== Input data ==
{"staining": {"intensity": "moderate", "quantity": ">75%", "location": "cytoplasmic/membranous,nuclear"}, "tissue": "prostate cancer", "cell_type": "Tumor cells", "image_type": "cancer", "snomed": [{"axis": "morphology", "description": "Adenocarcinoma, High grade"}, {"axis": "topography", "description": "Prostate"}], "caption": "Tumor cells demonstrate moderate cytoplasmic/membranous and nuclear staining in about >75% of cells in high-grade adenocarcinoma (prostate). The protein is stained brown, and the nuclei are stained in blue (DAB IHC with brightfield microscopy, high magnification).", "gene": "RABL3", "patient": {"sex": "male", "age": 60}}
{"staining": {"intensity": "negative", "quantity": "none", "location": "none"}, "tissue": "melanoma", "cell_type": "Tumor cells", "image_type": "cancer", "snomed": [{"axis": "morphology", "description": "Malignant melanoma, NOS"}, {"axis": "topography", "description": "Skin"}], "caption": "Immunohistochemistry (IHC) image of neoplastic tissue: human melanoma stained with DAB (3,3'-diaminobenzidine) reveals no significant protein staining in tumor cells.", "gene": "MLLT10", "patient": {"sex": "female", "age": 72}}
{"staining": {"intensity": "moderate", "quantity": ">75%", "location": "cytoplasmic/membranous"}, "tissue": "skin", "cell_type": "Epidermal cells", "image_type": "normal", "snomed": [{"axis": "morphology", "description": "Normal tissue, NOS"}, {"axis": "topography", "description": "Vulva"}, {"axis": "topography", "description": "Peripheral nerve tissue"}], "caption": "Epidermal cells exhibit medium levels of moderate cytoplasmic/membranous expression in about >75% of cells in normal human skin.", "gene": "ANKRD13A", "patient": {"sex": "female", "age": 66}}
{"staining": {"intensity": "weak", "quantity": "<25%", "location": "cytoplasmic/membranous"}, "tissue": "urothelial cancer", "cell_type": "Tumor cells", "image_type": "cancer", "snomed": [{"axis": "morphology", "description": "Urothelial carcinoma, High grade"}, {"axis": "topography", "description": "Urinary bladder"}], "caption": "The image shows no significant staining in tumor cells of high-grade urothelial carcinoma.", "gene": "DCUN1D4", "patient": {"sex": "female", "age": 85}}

== What to produce ==
Please give the listing again exactly, line for line.

== Task output ==
{"staining": {"intensity": "moderate", "quantity": ">75%", "location": "cytoplasmic/membranous,nuclear"}, "tissue": "prostate cancer", "cell_type": "Tumor cells", "image_type": "cancer", "snomed": [{"axis": "morphology", "description": "Adenocarcinoma, High grade"}, {"axis": "topography", "description": "Prostate"}], "caption": "Tumor cells demonstrate moderate cytoplasmic/membranous and nuclear staining in about >75% of cells in high-grade adenocarcinoma (prostate). The protein is stained brown, and the nuclei are stained in blue (DAB IHC with brightfield microscopy, high magnification).", "gene": "RABL3", "patient": {"sex": "male", "age": 60}}
{"staining": {"intensity": "negative", "quantity": "none", "location": "none"}, "tissue": "melanoma", "cell_type": "Tumor cells", "image_type": "cancer", "snomed": [{"axis": "morphology", "description": "Malignant melanoma, NOS"}, {"axis": "topography", "description": "Skin"}], "caption": "Immunohistochemistry (IHC) image of neoplastic tissue: human melanoma stained with DAB (3,3'-diaminobenzidine) reveals no significant protein staining in tumor cells.", "gene": "MLLT10", "patient": {"sex": "female", "age": 72}}
{"staining": {"intensity": "moderate", "quantity": ">75%", "location": "cytoplasmic/membranous"}, "tissue": "skin", "cell_type": "Epidermal cells", "image_type": "normal", "snomed": [{"axis": "morphology", "description": "Normal tissue, NOS"}, {"axis": "topography", "description": "Vulva"}, {"axis": "topography", "description": "Peripheral nerve tissue"}], "caption": "Epidermal cells exhibit medium levels of moderate cytoplasmic/membranous expression in about >75% of cells in normal human skin.", "gene": "ANKRD13A", "patient": {"sex": "female", "age": 66}}
{"staining": {"intensity": "weak", "quantity": "<25%", "location": "cytoplasmic/membranous"}, "tissue": "urothelial cancer", "cell_type": "Tumor cells", "image_type": "cancer", "snomed": [{"axis": "morphology", "description": "Urothelial carcinoma, High grade"}, {"axis": "topography", "description": "Urinary bladder"}], "caption": "The image shows no significant staining in tumor cells of high-grade urothelial carcinoma.", "gene": "DCUN1D4", "patient": {"sex": "female", "age": 85}}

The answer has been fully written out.